Hiervon entfielen auf Schlesien 261 km. Der elektrische Zugbetrieb
in Schlesien umfaßte nach dem ersten Ausbau im Jahre 1921 die 127 km lange Strecke
Königszelt-Hirschberg-Lauban der schlesischen Gebirgsbahn und die von ihr nach Süden in das Gebirgsgelände ausstrahlenden Seitenlinien Niedersalzbrunn-Halbstadt,
Ruhbank-Liebau und Hirschberg-Schreiberhau-Polaun mit Zusammen 105 km Länge.

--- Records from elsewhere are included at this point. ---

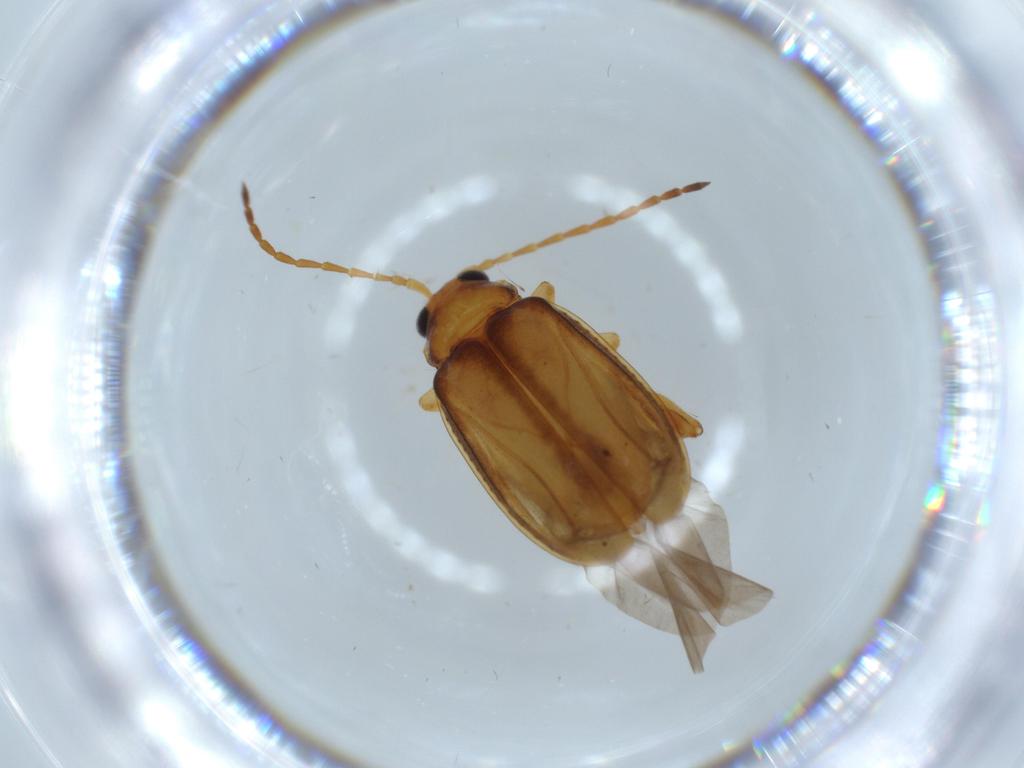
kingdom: Animalia
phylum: Arthropoda
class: Insecta
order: Coleoptera
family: Chrysomelidae
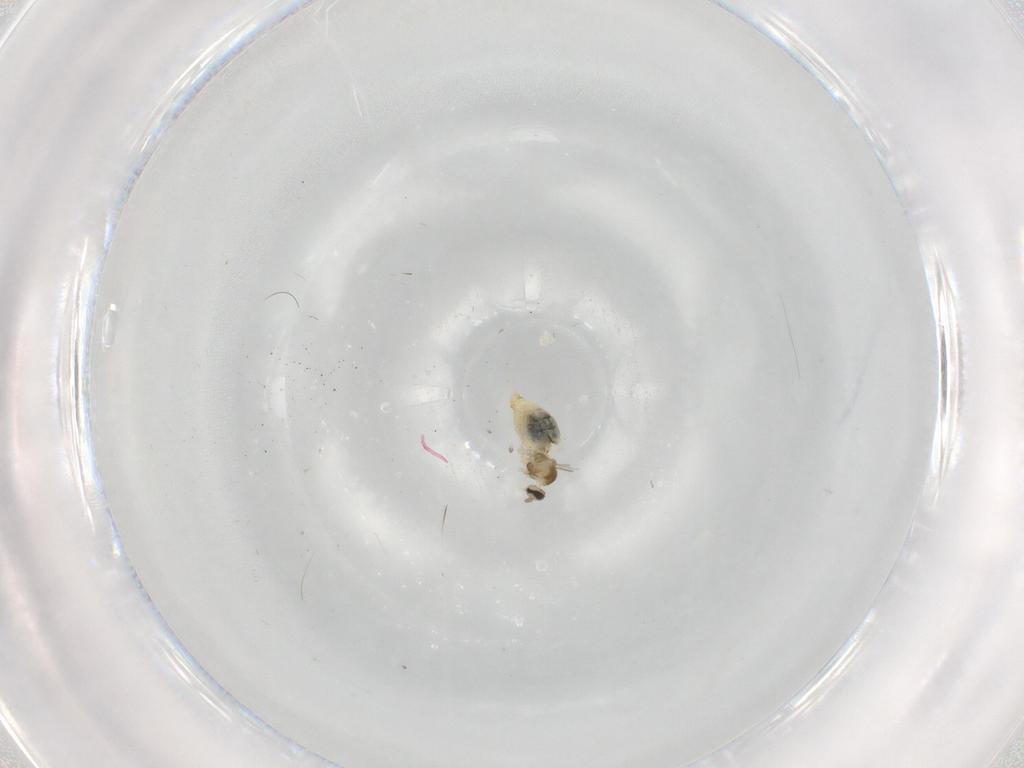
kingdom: Animalia
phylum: Arthropoda
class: Insecta
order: Diptera
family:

Er blieb aber zunächst unvollkommen. Erstreckte er sich doch nur auf den Teil der Strecke
Breslau-Görlitz, der allerdings die schwierigsten Streckenverhältnisse aufwies,
es aber doch nicht erlaubte, die Vorteile des elektrischen Betriebes in vollem Umfange auszuwerten. Ungefähr 50 km vor Brenslau endigte der elektrische Betrieb, um die Dampflokomotive mußte die Weiterbeförderung der Züge bis Breslau Übernehmen.
Ebenso mußte in Lauban die Lokomotive gewechselt werden. Sowohl Königszelt wie
Lauban waren als Lokomotivwechselbahnhöfe wenig geeignet, so daß der Betrieb
ungünstig beeinflußt wurde. Der Streckenabschnitt Lauban-Görlitz konnte
1923 in den elektrischen Betrieb einbezogen werden. Damit war der eine Endpunkt des Betriebes in einen Bahnhof verlegt, der sich betrieblich und verkehrlich dafür eignet.
Es verblieb aber noch der unwirtschaftliche Wechsel der Betriebsart in Königszelt.
Im Jahre 1926 konnte endlich auch mit dem Ausbau der Reststrecke Breslau-Königszelt
begonnen werden. Nach kurzer Unterbrechnung der Bauarbeiten im Winter des Jahres 1926/27 wurden sie im Mai 1927 wieder aufgenommen und so gefördert, daß die Betriebsaufnahme am 28.Januar 1928 erfolgen kann. Gleichzeitig ist die Ausrüstung der
von Lauban ausgehenden Strecken Lauban-Kohlfurt und Lauban-Marklissa begonnen worden.
| Bahnkraftwerk in Mittelsteine |
Auch auf diesen Strecken wird die Aufnahme des elektrischen Betriebes in der nächsten
Zeit vor sich gehen. Damit wird die Länge des betrieblichen Netzes in Schlesien auf
351 km angewachsen. Dieses Netz steht damit an Umfang und Bedeutung an zweiter Stelle in Deutschland. Mit dem jetzigen Ausbau ist ein vorläufiger Abschluß der
Elektisierungspläne für Schlesien erreicht. Ein betrieblich zusammenhängendes Netz wird von jetzt ab einheitlich elektrisch betrieben werden.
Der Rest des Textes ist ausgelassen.